Exercise objective
Quote the data below in full, please, without altering anything.

Task inputs
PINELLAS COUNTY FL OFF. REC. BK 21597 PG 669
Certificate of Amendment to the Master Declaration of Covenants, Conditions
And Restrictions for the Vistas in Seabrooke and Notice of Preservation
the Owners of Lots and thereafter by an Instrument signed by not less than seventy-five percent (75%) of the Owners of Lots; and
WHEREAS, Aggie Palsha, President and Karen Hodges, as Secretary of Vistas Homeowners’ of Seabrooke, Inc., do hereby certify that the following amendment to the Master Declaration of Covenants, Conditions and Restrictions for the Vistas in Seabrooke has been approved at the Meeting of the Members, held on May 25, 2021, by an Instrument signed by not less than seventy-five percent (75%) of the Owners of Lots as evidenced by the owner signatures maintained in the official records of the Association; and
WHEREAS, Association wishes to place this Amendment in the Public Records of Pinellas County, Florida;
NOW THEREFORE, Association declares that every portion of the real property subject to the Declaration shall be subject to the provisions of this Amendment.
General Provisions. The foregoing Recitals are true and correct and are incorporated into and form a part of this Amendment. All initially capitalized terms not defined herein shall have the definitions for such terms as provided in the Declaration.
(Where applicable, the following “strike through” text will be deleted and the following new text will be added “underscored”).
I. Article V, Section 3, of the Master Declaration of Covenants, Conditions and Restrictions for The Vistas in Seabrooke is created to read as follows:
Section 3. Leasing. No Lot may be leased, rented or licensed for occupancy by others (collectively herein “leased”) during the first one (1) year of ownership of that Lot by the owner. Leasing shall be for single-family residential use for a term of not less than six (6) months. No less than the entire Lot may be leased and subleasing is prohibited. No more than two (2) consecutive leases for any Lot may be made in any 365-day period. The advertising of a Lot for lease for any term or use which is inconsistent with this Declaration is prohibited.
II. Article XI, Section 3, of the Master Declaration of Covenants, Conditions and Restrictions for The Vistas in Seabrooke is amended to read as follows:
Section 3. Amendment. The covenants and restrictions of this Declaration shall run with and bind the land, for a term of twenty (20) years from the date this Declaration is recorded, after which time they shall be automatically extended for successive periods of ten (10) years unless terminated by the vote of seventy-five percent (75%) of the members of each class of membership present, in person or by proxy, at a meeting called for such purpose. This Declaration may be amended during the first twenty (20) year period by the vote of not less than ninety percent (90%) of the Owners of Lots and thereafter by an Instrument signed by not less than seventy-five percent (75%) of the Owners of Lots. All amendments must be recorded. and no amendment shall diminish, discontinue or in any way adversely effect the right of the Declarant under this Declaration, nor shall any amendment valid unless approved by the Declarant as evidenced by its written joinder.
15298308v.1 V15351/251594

Exercise answer
PINELLAS COUNTY FL OFF. REC. BK 21597 PG 669
Certificate of Amendment to the Master Declaration of Covenants, Conditions
And Restrictions for the Vistas in Seabrooke and Notice of Preservation
the Owners of Lots and thereafter by an Instrument signed by not less than seventy-five percent (75%) of the Owners of Lots; and
WHEREAS, Aggie Palsha, President and Karen Hodges, as Secretary of Vistas Homeowners’ of Seabrooke, Inc., do hereby certify that the following amendment to the Master Declaration of Covenants, Conditions and Restrictions for the Vistas in Seabrooke has been approved at the Meeting of the Members, held on May 25, 2021, by an Instrument signed by not less than seventy-five percent (75%) of the Owners of Lots as evidenced by the owner signatures maintained in the official records of the Association; and
WHEREAS, Association wishes to place this Amendment in the Public Records of Pinellas County, Florida;
NOW THEREFORE, Association declares that every portion of the real property subject to the Declaration shall be subject to the provisions of this Amendment.
General Provisions. The foregoing Recitals are true and correct and are incorporated into and form a part of this Amendment. All initially capitalized terms not defined herein shall have the definitions for such terms as provided in the Declaration.
(Where applicable, the following “strike through” text will be deleted and the following new text will be added “underscored”).
I. Article V, Section 3, of the Master Declaration of Covenants, Conditions and Restrictions for The Vistas in Seabrooke is created to read as follows:
Section 3. Leasing. No Lot may be leased, rented or licensed for occupancy by others (collectively herein “leased”) during the first one (1) year of ownership of that Lot by the owner. Leasing shall be for single-family residential use for a term of not less than six (6) months. No less than the entire Lot may be leased and subleasing is prohibited. No more than two (2) consecutive leases for any Lot may be made in any 365-day period. The advertising of a Lot for lease for any term or use which is inconsistent with this Declaration is prohibited.
II. Article XI, Section 3, of the Master Declaration of Covenants, Conditions and Restrictions for The Vistas in Seabrooke is amended to read as follows:
Section 3. Amendment. The covenants and restrictions of this Declaration shall run with and bind the land, for a term of twenty (20) years from the date this Declaration is recorded, after which time they shall be automatically extended for successive periods of ten (10) years unless terminated by the vote of seventy-five percent (75%) of the members of each class of membership present, in person or by proxy, at a meeting called for such purpose. This Declaration may be amended during the first twenty (20) year period by the vote of not less than ninety percent (90%) of the Owners of Lots and thereafter by an Instrument signed by not less than seventy-five percent (75%) of the Owners of Lots. All amendments must be recorded. and no amendment shall diminish, discontinue or in any way adversely effect the right of the Declarant under this Declaration, nor shall any amendment valid unless approved by the Declarant as evidenced by its written joinder.
15298308v.1 V15351/251594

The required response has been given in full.